Fils de pub. La rentrée scolaire est aussi une affaire de gros sous. Jusque dans les trousses, il est difficile d’échapper à l’influence des marques. Expert en marketing et sociologue de l’enfance sont d’accord pour dire que cela n’incite pas vraiment à adopter des réflexes écolo…
Benoit-Heilbrunn, professeur de marketing à l’ESCP Europe business school @ DR
L’école est le lieu idéal pour fidéliser de futurs clients. Les marques, qui l’ont bien compris, y sont incontournables, de la basket jusqu’au taille-crayon : « Le marché des fournitures scolaires est paradoxal, car il concerne des objets fonctionnels tout en étant investi d’une forte dimension émotionnelle par les enfants et les ados. Le rôle des marques est justement d’émotionaliser les produits, d’où le recours fréquent — et facile — à la licence », expose Benoît Heilbrunn, professeur de marketing à l’ESCP Europe business school. C’est ainsi que le petit sac à dos que les parents achètent en première section de maternelle se retrouve estampillé d’un personnage de dessin animé, Reine des neiges ou Pat’ Patrouille.
Avec le temps, les élèves sont de plus en plus attachés à ces signes distinctifs : « Au collège, ils effectuent un remaniement identitaire lié à l’adolescence, ils veulent montrer qu’ils appartiennent à un groupe spécifique et qu’ils ont grandi. Les fournitures scolaires sont un moyen comme un autre. Et si les parents les leur imposent, cela les repositionne dans un statut d’enfant », indique Catherine Pinet, sociologue. Dans les cours de lycées, leurs logos sont tout aussi nombreux, mais plus diversifiés : « Ils ont une quasi-liberté organisationnelle et sont devenus prescripteurs. Surtout sur les objets ayant une fonction d’identification, ceux que l’on donne à voir, comme le cartable, la trousse ou l’agenda. »
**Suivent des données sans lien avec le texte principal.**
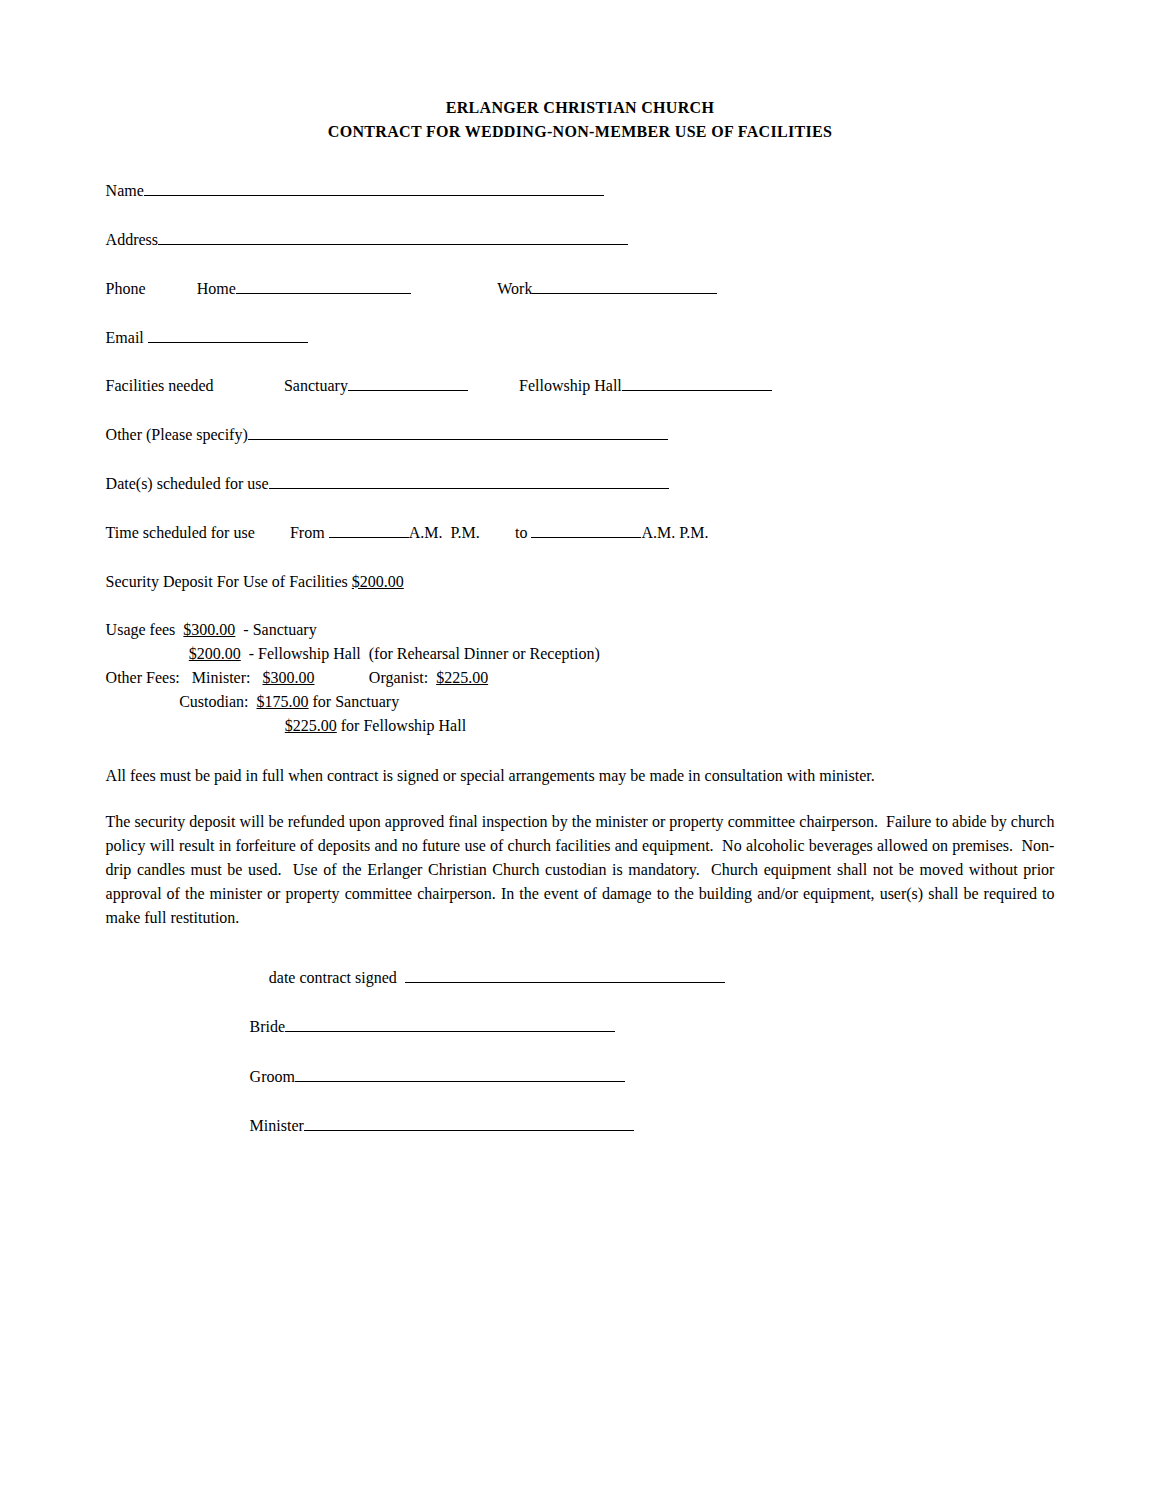ERLANGER CHRISTIAN CHURCH
CONTRACT FOR WEDDING-NON-MEMBER USE OF FACILITIES
Name
Address
Phone Home Work
Email
Facilities needed Sanctuary Fellowship Hall
Other (Please specify)
Date(s) scheduled for use
Time scheduled for use From A.M. P.M. to A.M. P.M.
Security Deposit For Use of Facilities $200.00
Usage fees $300.00 - Sanctuary
$200.00 - Fellowship Hall (for Rehearsal Dinner or Reception)
Other Fees: Minister: $300.00 Organist: $225.00
Custodian: $175.00 for Sanctuary
$225.00 for Fellowship Hall
All fees must be paid in full when contract is signed or special arrangements may be made in consultation with minister.
The security deposit will be refunded upon approved final inspection by the minister or property committee chairperson. Failure to abide by church policy will result in forfeiture of deposits and no future use of church facilities and equipment. No alcoholic beverages allowed on premises. Non-drip candles must be used. Use of the Erlanger Christian Church custodian is mandatory. Church equipment shall not be moved without prior approval of the minister or property committee chairperson. In the event of damage to the building and/or equipment, user(s) shall be required to make full restitution.
date contract signed
Bride
Groom
Minister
Catherine Pinet, sociologue spécialiste de l’enfance @ DR
Des choix influencés par un matraquage promotionnel permanent. En France, depuis 2018, la publicité dans les programmes pour les enfants de moins de 12 ans sur les chaînes du service public est interdite. Tout comme le placement de produits dans les œuvres cinématographiques, les fictions audiovisuelles ou les clips vidéo qui leur sont destinés. De bien maigres restrictions en comparaison du nombre de réclames auxquels ils sont exposés quotidiennement.
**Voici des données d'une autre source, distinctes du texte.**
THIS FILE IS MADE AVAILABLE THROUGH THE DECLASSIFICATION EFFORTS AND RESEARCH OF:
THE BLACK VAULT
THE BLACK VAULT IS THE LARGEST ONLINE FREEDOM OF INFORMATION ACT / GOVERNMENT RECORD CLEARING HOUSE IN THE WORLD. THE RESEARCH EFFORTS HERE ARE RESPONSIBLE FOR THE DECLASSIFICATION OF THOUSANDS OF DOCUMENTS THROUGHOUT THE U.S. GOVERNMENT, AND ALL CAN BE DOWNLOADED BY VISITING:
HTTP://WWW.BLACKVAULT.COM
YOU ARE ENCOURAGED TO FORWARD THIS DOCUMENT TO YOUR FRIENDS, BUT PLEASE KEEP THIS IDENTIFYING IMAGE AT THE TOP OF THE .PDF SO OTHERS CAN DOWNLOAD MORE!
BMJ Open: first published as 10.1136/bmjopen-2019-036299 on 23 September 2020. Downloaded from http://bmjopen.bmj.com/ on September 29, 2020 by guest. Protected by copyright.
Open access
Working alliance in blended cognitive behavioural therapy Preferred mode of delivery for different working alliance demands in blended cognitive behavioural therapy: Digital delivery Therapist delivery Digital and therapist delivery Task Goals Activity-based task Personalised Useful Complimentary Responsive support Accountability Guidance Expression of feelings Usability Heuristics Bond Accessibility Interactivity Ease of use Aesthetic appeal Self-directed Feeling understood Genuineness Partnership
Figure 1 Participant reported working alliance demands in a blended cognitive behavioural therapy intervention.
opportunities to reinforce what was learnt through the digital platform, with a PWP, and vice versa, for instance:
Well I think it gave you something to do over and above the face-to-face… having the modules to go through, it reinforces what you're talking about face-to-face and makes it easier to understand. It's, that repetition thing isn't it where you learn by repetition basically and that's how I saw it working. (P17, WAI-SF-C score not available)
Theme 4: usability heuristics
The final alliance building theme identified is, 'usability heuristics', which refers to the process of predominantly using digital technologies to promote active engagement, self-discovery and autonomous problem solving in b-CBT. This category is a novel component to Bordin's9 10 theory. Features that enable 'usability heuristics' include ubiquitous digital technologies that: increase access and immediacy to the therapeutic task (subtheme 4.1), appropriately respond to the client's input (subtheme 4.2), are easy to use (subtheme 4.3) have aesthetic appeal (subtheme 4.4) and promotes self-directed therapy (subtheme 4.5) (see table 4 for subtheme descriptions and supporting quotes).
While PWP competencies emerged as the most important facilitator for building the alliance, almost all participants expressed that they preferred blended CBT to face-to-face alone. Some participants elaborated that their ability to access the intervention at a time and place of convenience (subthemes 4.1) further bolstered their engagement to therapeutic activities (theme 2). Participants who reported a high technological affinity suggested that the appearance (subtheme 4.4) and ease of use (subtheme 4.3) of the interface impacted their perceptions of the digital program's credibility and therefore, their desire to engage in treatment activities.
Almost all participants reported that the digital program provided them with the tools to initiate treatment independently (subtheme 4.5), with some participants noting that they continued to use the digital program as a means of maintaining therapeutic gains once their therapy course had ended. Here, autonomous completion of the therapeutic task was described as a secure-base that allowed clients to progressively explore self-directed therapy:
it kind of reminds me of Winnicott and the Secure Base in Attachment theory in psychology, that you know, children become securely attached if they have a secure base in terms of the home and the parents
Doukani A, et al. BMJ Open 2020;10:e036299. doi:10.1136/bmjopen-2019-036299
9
Parmi ses autres caractéristiques, l’expert en marketing Benoît Heilbrunn estime que le secteur des fournitures scolaires « est totalement pollué par les ravages de la fast fashion qui instille l’idée qu’il faut changer d’affaires de classe une fois, voire plusieurs fois par an. Tels sont les effets ravageurs de la rotation liée à l’idéologie de la mode. » Un phénomène peu compatible avec les principes du développement durable. Catherine Pinet ajoute que « si la marque des feuilles ou des cahiers leur importe moins, quand on regarde les pratiques des jeunes, les considérations écologiques n’y sont pas fondamentales. Cela les intéresse, mais pas au point d’abandonner leurs habitudes de consommation. Ceux qui militent pour l’environnement ne sont pas représentatifs de l’ensemble », est bien obligée de constater la sociologue spécialiste de l’enfance. Elle observe en revanche un engagement bien plus important à la sortie de l’école, chez les jeunes adultes, les étudiants. Preuve que « la prise de conscience a besoin de temps. »
Bio : Catherine Pinet est docteur en sociologie de l’enfance et consultante en marketing. Benoît Heilbrunn est professeur de marketing à l’ESCP Europe et consultant en stratégie de marque.